The village is in the Gwoza hills, near the Cameroon border, and the main stronghold of radical Islamist sect Boko Haram which has killed civilians on an almost daily basis since stepping up its campaign of violence earlier this year.
"As we were holding service, we started hearing gunshots and everybody fled, some through the windows, and ran into the bush," resident Matha Yohana said of Sunday's attack.
A police source said nine were killed in the assault.
"More than 10 of them were riding motorcycles and one car," she said, adding some local vigilantes had pursued the attackers, killing four of them and detaining three.
Nigeria's military said on Monday it had arrested a suspect it believes was behind a bomb attack that killed 18 people watching football on television in the northeast the previous day.

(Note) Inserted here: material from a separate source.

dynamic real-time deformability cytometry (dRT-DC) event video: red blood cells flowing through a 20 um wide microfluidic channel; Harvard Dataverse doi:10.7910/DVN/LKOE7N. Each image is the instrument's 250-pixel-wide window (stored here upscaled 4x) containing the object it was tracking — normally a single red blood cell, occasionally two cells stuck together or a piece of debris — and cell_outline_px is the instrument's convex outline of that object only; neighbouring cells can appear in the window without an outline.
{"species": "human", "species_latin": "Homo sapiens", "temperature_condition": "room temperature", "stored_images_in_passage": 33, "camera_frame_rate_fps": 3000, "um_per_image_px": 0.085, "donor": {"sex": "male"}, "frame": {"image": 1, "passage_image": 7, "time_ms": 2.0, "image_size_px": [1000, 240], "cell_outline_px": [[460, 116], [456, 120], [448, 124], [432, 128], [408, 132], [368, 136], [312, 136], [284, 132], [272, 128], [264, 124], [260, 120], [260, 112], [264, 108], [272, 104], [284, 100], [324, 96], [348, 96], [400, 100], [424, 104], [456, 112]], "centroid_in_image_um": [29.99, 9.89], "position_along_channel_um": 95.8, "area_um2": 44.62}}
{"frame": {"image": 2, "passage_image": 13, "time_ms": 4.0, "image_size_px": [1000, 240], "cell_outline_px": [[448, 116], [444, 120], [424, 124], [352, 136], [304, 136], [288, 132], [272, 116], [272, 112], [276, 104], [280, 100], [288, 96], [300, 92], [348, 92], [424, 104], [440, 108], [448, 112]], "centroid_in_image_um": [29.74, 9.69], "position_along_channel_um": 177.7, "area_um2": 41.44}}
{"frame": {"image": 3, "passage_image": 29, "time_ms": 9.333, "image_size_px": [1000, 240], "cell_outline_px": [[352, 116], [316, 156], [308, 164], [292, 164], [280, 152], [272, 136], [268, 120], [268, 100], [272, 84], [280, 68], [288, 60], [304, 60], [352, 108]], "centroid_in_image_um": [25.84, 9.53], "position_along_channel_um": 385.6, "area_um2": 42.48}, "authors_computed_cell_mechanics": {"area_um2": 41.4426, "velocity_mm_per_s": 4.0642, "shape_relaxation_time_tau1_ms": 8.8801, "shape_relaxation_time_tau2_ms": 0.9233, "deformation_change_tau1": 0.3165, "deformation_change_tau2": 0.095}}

There has been no claim of responsibility for the blast that also wounded 19 people in Kabang town in Adamawa state, a stronghold of Islamist militant group Boko Haram whose struggle for an Islamic state is centred in the northeast.
"A key suspect in the terror bomb explosion that rocked Kabang Community in Mubi, Adamawa State ... has been arrested by troops who cordoned (off the) area in swift response to the explosion," Defence spokesman Brigadier General Chris Olukolade told Reuters by telephone from the capital Abuja.
The final toll was 18 killed, 19 wounded, he added. Initial reports had put the death toll at 14.
Adamawa state has been under a state of emergency declared by the government in May last year, with military patrols and an offensive meant to dismantle the Boko Haram network.
Boko Haram, whose violent struggle for an Islamic state in religiously-mixed Nigeria has killed thousands in the past five years, has set off several bombs across north and central Nigeria since April.
The sect is still holding 219 girls abducted from a secondary school on April 14. Nigeria has accepted help from foreign powers such as the United States to try to free them.
Nigeria's president ordered "a full-scale operation" against Boko Haram on Thursday, seeking to reassure parents of the kidnapped girls that their daughters would be freed.
Boko Haram, seen as the main security threat to Africa's biggest economy and top oil producer, has killed thousands since launching an uprising in 2009.